## TEXTO DE ORIGEM
------------------------------------------------------------

2025/09/14

Mário Cláudio ao SEMANÁRIO

“Todos somos uma minoria”

A cultura étnica faz transparecer o carácter híbrido motivador do tecido estruturante da obra de Mário Cláudio, “Oríon”, a segunda de uma “tríade” literária.

A propositada criação de uma linguagem miscigenada, como forma de mostrar ao leitor o traço construtor de cada palavra, e de o encaminhar bem para lá dos tempos, com a imagem do presente como berço de uma narrativa e de uma conversa que abandona a ficção.

A constelação Oríon, é representada pelo mito simbólico renascido da lenda de um caçador, que depois de tantas aventuras se transforma em constelação celeste.

Todavia “Oríon”, no livro de Mário Cláudio, é o relato, que sob a forma de romance metafórico aproveita o verídico acontecimento histórico do envio de um punhado de crianças judias, em 1443, no reinado de D. João II, para o arquipélago de S. Tomé e Príncipe, o que ” faz pensar em algo tão característico da condição humana, na qual todos nós somos crianças de alguma maneira abandonadas numa ilha, tentando contemplar o horizonte, onde por vezes avistamos uma constelação que interpretamos como sinal de esperança, de possibilidade da realização de um sonho futuro”.

Aos quinze anos encontrou em si mesmo, ” a escrita como algo central na minha vida”, considerando mesmo ser “impossível sobreviver sem ela”, explicando sucintamente a motivação que o conduziu à criação desta obra, ” tinha lido um episódio histórico acerca deste acontecimento, e surgiu-me a ideia de construir um romance”.

------------------------------------------------------------

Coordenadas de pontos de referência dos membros
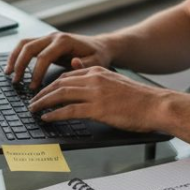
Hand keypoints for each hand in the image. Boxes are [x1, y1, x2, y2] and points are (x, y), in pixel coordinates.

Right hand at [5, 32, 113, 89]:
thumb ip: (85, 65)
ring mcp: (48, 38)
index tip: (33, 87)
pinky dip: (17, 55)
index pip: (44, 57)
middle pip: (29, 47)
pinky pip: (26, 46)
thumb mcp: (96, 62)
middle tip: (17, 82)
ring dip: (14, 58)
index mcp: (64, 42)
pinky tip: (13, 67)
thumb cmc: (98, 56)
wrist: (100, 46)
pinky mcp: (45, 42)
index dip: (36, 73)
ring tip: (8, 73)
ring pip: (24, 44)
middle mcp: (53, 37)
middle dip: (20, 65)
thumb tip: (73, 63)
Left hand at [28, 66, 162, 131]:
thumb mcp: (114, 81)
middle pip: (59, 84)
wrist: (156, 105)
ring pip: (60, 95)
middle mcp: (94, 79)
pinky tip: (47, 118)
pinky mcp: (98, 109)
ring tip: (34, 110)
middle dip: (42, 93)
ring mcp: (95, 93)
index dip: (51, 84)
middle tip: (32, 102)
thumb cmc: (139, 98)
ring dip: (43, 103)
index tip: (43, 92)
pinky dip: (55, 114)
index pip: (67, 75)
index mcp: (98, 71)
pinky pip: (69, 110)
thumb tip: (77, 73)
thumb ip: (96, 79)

------------------------------------------------------------

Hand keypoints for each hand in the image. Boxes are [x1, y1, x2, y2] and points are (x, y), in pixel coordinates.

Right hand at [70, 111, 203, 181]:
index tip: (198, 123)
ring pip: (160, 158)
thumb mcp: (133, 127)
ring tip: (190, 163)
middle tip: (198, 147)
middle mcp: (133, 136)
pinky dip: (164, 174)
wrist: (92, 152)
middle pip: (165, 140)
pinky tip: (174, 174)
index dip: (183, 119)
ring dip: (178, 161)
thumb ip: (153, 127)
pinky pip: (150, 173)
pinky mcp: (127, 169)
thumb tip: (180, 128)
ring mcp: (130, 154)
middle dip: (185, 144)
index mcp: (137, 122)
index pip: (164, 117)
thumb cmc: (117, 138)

------------------------------------------------------------

## TAREFA ATRIBUÍDA A
Segundo o texto sobre «Oríon», o que levou Mário Cláudio a escrever esta obra? Responda em uma a três frases.
## TAREFA ATRIBUÍDA B
Transcreva fielmente, do texto sobre «Oríon», o trecho que vai de "Mário Cláudio ao" até "em constelação celeste.".
## TAREFA ATRIBUÍDA C
Traduza para inglês esta frase do texto sobre «Oríon»: "A constelação Oríon, é representada pelo mito simbólico renascido da lenda de um caçador, que depois de tantas aventuras se transforma em constelação celeste."
O material apresentado não tem qualquer relação com o texto.

## RESULTADO A
Mário Cláudio tinha lido um episódio histórico acerca do envio de um punhado de crianças judias para o arquipélago de S. Tomé e Príncipe. A partir dessa leitura, surgiu-lhe a ideia de construir um romance.

## RESULTADO B
Mário Cláudio ao SEMANÁRIO

“Todos somos uma minoria”

A cultura étnica faz transparecer o carácter híbrido motivador do tecido estruturante da obra de Mário Cláudio, “Oríon”, a segunda de uma “tríade” literária.

A propositada criação de uma linguagem miscigenada, como forma de mostrar ao leitor o traço construtor de cada palavra, e de o encaminhar bem para lá dos tempos, com a imagem do presente como berço de uma narrativa e de uma conversa que abandona a ficção.

A constelação Oríon, é representada pelo mito simbólico renascido da lenda de um caçador, que depois de tantas aventuras se transforma em constelação celeste.

## RESULTADO C
The Orion constellation is represented by the symbolic myth reborn from the legend of a hunter who, after so many adventures, is transformed into a celestial constellation.